**Source document**
Looking at your computer's toolbar, click on the little speaker icon located on the far right hand side near your time clock. You should see your sound levels and a blue text link that says Mixer, click on it and then click on the System Sounds icon. This should lead you to a popup window.
If you do not see this speaker icon and it's not in the hidden icon section, then go to Control Panel > Hardware and Sound > and then click the Sound option. This will take you directly to the popup window.
Once this window appears, you should see four tabs. Playback, Recording, Sounds, Communications. Click on the recording tab and look for the Stereo Mix option. If you do not see it, then right click in the box and check the “Show Disabled Devices” and the “Show Disconnected Devices” options. There you should be able to see the Stereo Mix option. Enable it and restart Audacity.
Since you're here, it'll be a good time to name the various microphones you might have to something more memorable. All you have to do is right click your desired microphone, click Properties and then type in a name into the input box.
When Audacity has started back up, go to your microphone drop down, located in the near center of your Audacity toolbar, and click the 'Stereo Mix' option. This option will now help you record sounds generated from the computer and not from speaker-to-microphone.
The Audacity team have already written a great tutorial on how to record sound from your computer using a Mac. Click here (http://manual.audacityteam.org/o/man/tutorial_recording_computer_playback_on_mac.html) to follow along.
When you're recording over tracks, it's important to wear headphones so that the microphone doesn't pick up any playback from your original recordings. This is also an important tip to keep in mind during Skype interviews. In fact, wearing headphones is the best way to make your audio sound crystal clear and professional.
Audacity is great for simple touches and little edits here and there. They have made such a great tool for quick editing off the bat that it's almost troublesome opening up heavier products like Audition and GarageBand to do simple work.
You can find these editing tools on the upper right hand side. Make sure you have the Selection Tool selected before you begin trying to use these icons or else it simply won't work. Drag your mouse and select sections of your recorded audio that you wish to delete, then once the pieces are highlighted, click the scissor button to remove the excess or Ctrl+X. You can also take the same highlighted audio and click the copy button or Ctrl+C. Respectively, you can select elsewhere on the audio track and click the paste button or Ctrl+V.
If you just like one section of your audio, then you can highlight it and click the Trim audio button or Ctrl+T, which will remove all the non-highlighted parts of that audio. The opposite is true with the Silence button. When you highlight a section with heavy audio, the Silence button or Ctrl+L will automatically remove it and replace it with a single line. There are Undo and Redo buttons right after the Silence button, however you can use the keyboard shortcut Ctrl+Z to Undo and Ctrl+Y to Redo.
We hope this quick introduction to Audacity has been helpful. Remember, it's best to save your audio files in WAV format. However, WAV can take up a lot of space. An alternative to this and to save you some hard drive space is to save your files in .mp3 format. When you export your audio file out of Audacity. Select 'Save as Type: Mp3 Flies' and then click on Options on the right hand corner. This will bring up a MP3 Export Setup popup window where you can set the quality. 320 kbps is the maximum that it can go, so select that and continue on to saving your file the way you would normally.

**Work to be completed**
Can you rewrite the Audacity guide above from "Once this window" to "the input box.", putting "Settings" in place of "Properties"?

(Stored items)

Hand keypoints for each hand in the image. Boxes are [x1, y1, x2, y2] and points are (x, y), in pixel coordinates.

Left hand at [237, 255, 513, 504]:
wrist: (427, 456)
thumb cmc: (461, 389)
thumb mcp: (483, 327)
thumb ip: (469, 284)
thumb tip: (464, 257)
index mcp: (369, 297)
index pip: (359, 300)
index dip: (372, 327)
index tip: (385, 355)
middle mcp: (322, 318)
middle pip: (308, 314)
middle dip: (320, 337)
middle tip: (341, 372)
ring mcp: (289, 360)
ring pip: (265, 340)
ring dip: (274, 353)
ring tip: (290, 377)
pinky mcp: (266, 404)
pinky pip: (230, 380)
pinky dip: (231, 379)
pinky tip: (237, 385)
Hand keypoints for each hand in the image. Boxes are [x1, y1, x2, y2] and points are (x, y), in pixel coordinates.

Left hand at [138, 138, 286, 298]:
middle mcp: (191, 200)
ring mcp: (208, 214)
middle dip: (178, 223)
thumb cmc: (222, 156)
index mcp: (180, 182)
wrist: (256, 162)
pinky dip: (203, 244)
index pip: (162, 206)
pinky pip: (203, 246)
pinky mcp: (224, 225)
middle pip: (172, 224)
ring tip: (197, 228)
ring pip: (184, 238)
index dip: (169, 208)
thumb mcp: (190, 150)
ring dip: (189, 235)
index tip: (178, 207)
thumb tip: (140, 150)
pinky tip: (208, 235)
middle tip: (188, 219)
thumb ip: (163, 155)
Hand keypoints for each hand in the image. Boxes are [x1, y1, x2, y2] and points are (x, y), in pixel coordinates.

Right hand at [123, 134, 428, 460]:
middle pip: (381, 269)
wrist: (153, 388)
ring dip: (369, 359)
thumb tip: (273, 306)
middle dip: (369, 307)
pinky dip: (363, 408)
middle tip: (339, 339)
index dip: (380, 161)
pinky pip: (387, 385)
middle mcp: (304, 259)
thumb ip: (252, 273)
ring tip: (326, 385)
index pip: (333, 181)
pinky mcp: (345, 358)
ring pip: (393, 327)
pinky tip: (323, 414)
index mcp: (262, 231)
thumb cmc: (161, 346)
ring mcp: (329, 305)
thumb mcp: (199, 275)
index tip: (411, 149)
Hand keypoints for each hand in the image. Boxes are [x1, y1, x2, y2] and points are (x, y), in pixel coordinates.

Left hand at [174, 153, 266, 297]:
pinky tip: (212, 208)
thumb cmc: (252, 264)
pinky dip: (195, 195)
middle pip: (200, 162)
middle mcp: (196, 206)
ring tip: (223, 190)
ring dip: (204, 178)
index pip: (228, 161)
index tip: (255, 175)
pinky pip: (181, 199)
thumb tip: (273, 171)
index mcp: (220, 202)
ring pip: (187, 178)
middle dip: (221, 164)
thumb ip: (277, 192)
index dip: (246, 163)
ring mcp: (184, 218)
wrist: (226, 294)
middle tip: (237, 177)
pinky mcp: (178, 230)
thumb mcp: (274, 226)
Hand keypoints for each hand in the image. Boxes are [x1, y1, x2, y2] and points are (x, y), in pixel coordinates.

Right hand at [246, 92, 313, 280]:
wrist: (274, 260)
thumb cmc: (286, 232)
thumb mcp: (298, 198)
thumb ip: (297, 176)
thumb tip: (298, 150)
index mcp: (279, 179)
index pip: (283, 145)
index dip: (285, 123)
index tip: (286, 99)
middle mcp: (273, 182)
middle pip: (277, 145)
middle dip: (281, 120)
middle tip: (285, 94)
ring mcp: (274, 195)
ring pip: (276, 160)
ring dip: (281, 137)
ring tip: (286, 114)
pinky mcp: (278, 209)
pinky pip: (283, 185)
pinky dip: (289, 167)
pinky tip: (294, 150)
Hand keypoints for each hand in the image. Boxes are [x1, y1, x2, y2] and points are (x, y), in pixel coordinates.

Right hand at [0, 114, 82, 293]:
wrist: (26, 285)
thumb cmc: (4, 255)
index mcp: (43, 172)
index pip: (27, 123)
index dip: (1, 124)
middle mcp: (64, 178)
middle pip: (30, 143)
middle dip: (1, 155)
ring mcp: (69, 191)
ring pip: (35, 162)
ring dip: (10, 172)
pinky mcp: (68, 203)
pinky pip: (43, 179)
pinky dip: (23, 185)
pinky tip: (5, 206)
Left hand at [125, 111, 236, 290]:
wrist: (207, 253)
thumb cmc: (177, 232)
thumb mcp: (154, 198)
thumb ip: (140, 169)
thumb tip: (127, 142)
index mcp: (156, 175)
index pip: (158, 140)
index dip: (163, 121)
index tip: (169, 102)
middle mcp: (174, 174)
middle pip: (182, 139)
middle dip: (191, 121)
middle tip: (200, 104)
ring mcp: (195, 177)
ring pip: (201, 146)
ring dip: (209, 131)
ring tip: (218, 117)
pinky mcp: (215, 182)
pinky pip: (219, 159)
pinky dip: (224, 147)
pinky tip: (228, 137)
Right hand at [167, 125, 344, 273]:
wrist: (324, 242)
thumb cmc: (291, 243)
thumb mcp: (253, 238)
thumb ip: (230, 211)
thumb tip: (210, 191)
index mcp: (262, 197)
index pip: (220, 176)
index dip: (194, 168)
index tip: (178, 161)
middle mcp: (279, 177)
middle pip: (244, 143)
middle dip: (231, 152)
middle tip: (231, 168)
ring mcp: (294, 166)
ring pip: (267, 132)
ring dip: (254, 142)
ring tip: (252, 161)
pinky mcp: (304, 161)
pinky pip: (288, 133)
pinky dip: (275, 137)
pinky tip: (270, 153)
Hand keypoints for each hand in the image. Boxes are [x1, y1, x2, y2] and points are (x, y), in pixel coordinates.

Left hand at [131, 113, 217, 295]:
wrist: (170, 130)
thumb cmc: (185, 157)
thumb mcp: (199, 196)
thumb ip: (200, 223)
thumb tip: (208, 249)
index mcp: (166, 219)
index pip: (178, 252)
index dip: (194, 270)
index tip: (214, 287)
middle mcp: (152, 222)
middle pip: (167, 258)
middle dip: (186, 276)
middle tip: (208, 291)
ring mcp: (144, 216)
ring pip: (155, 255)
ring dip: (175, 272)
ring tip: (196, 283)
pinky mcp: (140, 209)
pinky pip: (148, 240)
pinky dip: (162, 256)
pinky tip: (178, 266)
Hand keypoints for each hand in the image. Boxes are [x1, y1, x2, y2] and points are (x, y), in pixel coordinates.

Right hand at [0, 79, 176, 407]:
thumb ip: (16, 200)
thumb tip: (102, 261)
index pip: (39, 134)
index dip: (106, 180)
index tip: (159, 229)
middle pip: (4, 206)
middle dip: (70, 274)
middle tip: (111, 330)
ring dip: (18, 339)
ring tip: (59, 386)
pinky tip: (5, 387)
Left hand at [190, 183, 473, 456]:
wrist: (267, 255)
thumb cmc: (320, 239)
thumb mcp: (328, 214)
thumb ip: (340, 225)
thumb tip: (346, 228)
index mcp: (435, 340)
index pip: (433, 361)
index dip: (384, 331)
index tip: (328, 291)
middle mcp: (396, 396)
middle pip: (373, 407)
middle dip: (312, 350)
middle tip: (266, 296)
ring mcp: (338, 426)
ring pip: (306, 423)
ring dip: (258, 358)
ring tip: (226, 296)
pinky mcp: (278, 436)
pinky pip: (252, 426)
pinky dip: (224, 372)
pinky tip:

**Response to the task**
Once this window appears, you should see four tabs. Playback, Recording, Sounds, Communications. Click on the recording tab and look for the Stereo Mix option. If you do not see it, then right click in the box and check the “Show Disabled Devices” and the “Show Disconnected Devices” options. There you should be able to see the Stereo Mix option. Enable it and restart Audacity.
Since you're here, it'll be a good time to name the various microphones you might have to something more memorable. All you have to do is right click your desired microphone, click Settings and then type in a name into the input box.